Events like this allow us to support our members at a time when they need our intervention most. We were able speak to members on a one to one basis at this difficult time and the feedback we’ve had has been good. One member told our team:

“I would like to express my immense gratitude to everyone at BALPA, you’ve been a real-life line and if this tragedy is the end of a long career for me, I will regard my membership as one of the best decisions I made.”

Airline preparation courses

We’ve also held six bespoke BALPA airline preparation courses at Heathrow, Manchester and Birmingham, attended by 65 members. The modules included numerical and verbal reasoning, group exercises and interview skills. A further three will take place in the next three weeks so every pilot that would like training will have access to it.

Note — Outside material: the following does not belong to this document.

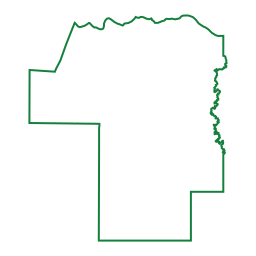 Nuku District, Sandaun, Papua New Guinea (Albers equal-area conic projection)
{"feature_id": "67681753B13324685837362", "entity_name": "Nuku District", "entity_type": "district", "adm_level": 2, "iso_a3": "PNG", "parent_name": "Papua New Guinea", "parent_adm1": "Sandaun", "projection": "albers", "projection_center": [142.54, -3.723], "detail": "fine", "context": "isolated", "style": "outline", "palette": "green", "viewbox_px": 256, "rotation_deg": 0, "n_neighbors": 0, "source": "geoboundaries", "source_scale": "gbopen_adm2", "svg_char_len": 4641}
<svg xmlns="http://www.w3.org/2000/svg" viewBox="0 0 256 256"><path d="M29.4,123.0L99.4,123.8L99.5,125.2L99.2,127.1L99.1,128.1L99.1,128.3L99.1,144.5L98.8,240.6L190.9,240.6L190.9,191.8L223.3,191.8L223.3,165.2L223.3,155.0L223.4,154.7L223.5,154.1L223.8,153.9L224.3,153.7L224.6,153.4L224.8,152.6L224.6,152.4L224.3,152.4L223.7,153.0L222.8,152.6L222.8,152.1L223.3,151.4L224.5,150.6L224.1,150.0L223.9,149.3L222.9,149.5L222.8,149.3L222.6,148.7L221.8,148.2L221.8,146.6L221.3,146.0L221.3,145.1L221.7,144.6L222.5,144.3L222.9,143.9L223.0,143.5L223.2,142.5L222.9,142.2L222.4,142.1L222.9,141.4L222.9,140.8L222.5,140.8L222.2,141.0L221.9,141.7L221.4,142.3L220.2,142.6L219.9,142.9L219.9,143.4L219.6,143.7L219.0,143.2L219.3,142.0L219.2,141.8L218.8,141.7L217.9,141.7L216.6,141.8L215.9,141.6L215.7,141.3L215.8,140.9L216.4,140.8L216.9,140.0L217.2,140.0L217.6,140.3L218.2,140.3L218.4,139.9L217.7,139.2L217.9,138.9L218.7,138.9L218.8,138.8L218.9,138.5L219.9,137.7L219.8,137.3L219.1,136.9L219.1,136.1L219.5,135.7L219.4,135.1L218.9,135.0L218.4,134.3L218.6,133.0L218.3,132.8L217.4,132.8L217.2,133.0L217.1,133.6L216.9,133.9L215.8,133.8L214.8,134.2L214.6,134.1L214.5,133.8L215.1,133.0L214.6,132.4L214.6,132.0L215.0,131.6L215.5,132.1L216.0,132.7L216.7,131.9L215.8,130.6L215.8,128.6L215.6,128.4L214.9,129.1L214.5,129.1L214.4,128.8L214.4,128.4L214.9,126.7L214.7,126.0L213.8,125.3L213.7,125.1L213.8,124.8L214.3,124.9L215.2,124.7L216.2,125.2L216.5,124.9L217.7,123.4L217.7,123.1L217.5,122.9L217.6,122.6L217.9,122.4L218.7,122.4L218.8,122.2L218.6,121.8L217.9,121.8L217.5,121.4L217.6,121.2L218.7,120.1L217.9,119.2L217.9,118.5L215.6,118.4L215.5,117.6L216.2,117.0L216.1,116.7L215.4,116.6L215.1,116.3L215.0,115.9L214.1,115.9L213.8,115.7L213.3,114.4L212.9,114.0L212.1,114.8L211.7,114.7L211.2,114.1L210.6,113.0L210.8,112.7L211.4,113.0L211.7,112.9L211.7,112.6L211.1,111.9L211.1,111.6L211.6,110.9L211.6,110.5L211.2,110.1L211.2,109.0L211.5,108.6L212.2,108.3L213.1,107.6L213.4,107.6L213.7,107.8L213.8,108.4L214.3,108.8L214.8,108.7L215.2,108.3L215.3,107.5L215.0,106.7L215.0,106.1L216.1,106.2L216.4,106.1L217.7,104.5L217.7,104.1L217.2,103.7L215.7,103.3L214.8,103.5L214.5,103.5L214.4,102.8L214.6,102.4L215.4,101.5L215.7,101.4L216.4,101.6L216.8,101.3L216.9,100.1L217.9,100.0L218.3,99.7L218.3,98.8L218.0,98.2L217.4,97.7L217.3,97.4L217.7,96.7L217.5,96.2L217.1,95.6L217.2,94.7L217.6,94.2L218.4,94.3L218.3,93.6L218.8,93.4L219.4,92.6L219.6,92.5L220.0,92.0L220.0,91.6L219.5,90.7L218.7,90.5L218.2,90.1L217.9,89.4L217.4,89.3L217.2,89.9L216.4,90.7L216.4,91.4L216.0,91.4L215.7,91.2L215.2,91.5L215.2,91.9L215.0,92.1L214.8,92.1L214.4,91.8L214.3,91.0L214.5,89.7L214.8,89.2L214.9,88.5L214.3,87.9L216.1,85.9L216.3,85.5L215.9,84.9L217.2,84.0L217.4,83.8L217.2,83.1L216.9,82.3L216.0,81.6L215.8,81.0L215.5,81.0L215.0,80.7L215.0,80.2L215.3,79.5L215.2,78.2L216.2,77.3L216.2,76.1L217.1,75.4L217.1,75.0L216.9,74.7L216.9,74.1L217.0,73.7L216.7,72.8L216.7,71.9L216.0,71.7L215.7,71.4L215.6,70.7L214.8,70.7L214.6,70.6L214.8,70.2L216.2,70.1L216.4,69.8L216.3,69.3L216.5,69.1L216.9,69.4L217.5,69.7L217.9,70.2L218.3,70.1L219.0,69.3L219.6,69.1L220.4,69.3L221.4,69.2L221.8,69.5L222.4,69.4L222.8,68.8L222.9,68.6L223.5,68.6L224.1,68.1L224.0,67.4L225.8,67.4L226.2,67.0L226.3,65.9L225.5,65.7L225.3,65.5L225.1,64.0L225.4,63.6L226.3,63.5L226.6,63.1L226.2,61.4L226.4,60.3L225.6,58.4L225.5,57.7L225.3,56.5L225.0,56.3L224.1,56.0L223.3,55.8L223.3,35.9L222.6,36.0L221.8,35.9L220.3,35.9L218.9,36.0L217.5,35.8L216.0,35.3L215.0,34.8L211.7,32.7L209.2,30.2L207.6,28.8L206.2,27.9L204.9,27.1L203.6,26.7L201.6,25.4L198.9,23.6L197.8,22.3L196.9,21.2L196.1,20.0L194.7,18.7L192.7,17.0L191.5,16.6L189.4,15.8L187.2,15.4L186.0,15.5L184.4,15.5L182.3,15.8L180.8,16.9L179.7,18.3L177.2,18.9L175.1,19.3L173.4,19.0L171.4,18.6L170.0,19.1L167.5,18.9L166.7,18.8L165.6,19.2L164.9,20.1L163.9,20.7L161.8,21.2L161.0,21.6L160.4,21.9L157.7,22.9L155.0,22.9L154.3,21.9L153.2,20.7L152.0,20.1L151.8,19.0L151.2,18.4L149.7,19.1L147.9,19.1L145.8,18.4L144.0,17.5L142.2,16.9L140.7,17.0L139.9,17.3L139.1,17.8L137.4,17.7L135.7,17.0L135.4,17.5L133.8,19.5L132.7,20.3L131.8,21.3L129.9,22.2L128.2,23.1L127.2,23.2L125.1,23.4L123.9,24.0L123.3,25.1L122.8,25.5L122.1,25.3L121.3,25.0L119.4,24.2L117.3,23.6L115.8,22.7L114.5,22.1L112.9,20.8L110.4,19.0L109.1,18.3L107.3,18.5L105.9,19.7L105.0,21.0L104.6,22.2L104.0,23.5L104.0,25.1L103.8,26.9L103.4,28.0L102.9,28.8L101.5,29.3L99.9,29.2L97.9,28.4L97.1,27.9L95.9,27.4L94.5,27.5L92.7,26.3L91.7,25.3L90.1,23.5L89.5,23.0L89.0,22.9L86.9,24.4L85.0,25.6L83.3,26.2L81.1,26.9L79.5,27.1L77.9,26.3L76.8,25.0L75.2,23.2L74.7,22.8L70.3,33.8L66.2,44.2L60.3,60.7L56.1,68.7L54.9,71.7L29.6,70.0L29.4,123.0Z" fill="none" stroke="#15803d" stroke-width="2"/></svg>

Support through the trauma:

BALPA is not only there to support pilots though the financial strains of redundancy and help them get jobs. I spoke to pilots who were emotionally devastated by the news. We recognise that losing a job can be traumatic and may cause health issues. That’s why BALPA has made sure the Pilots Advisory Group is available to Monarch pilots should they need some counselling at this time.

The loss of an airline like Monarch is undoubtedly bad news. But let me assure you that BALPA will work tirelessly on behalf of the affected pilots and any other pilots who are looking for work. We are here to support all our members though these tough times and hope to get as many pilots as possible into jobs as soon as we can.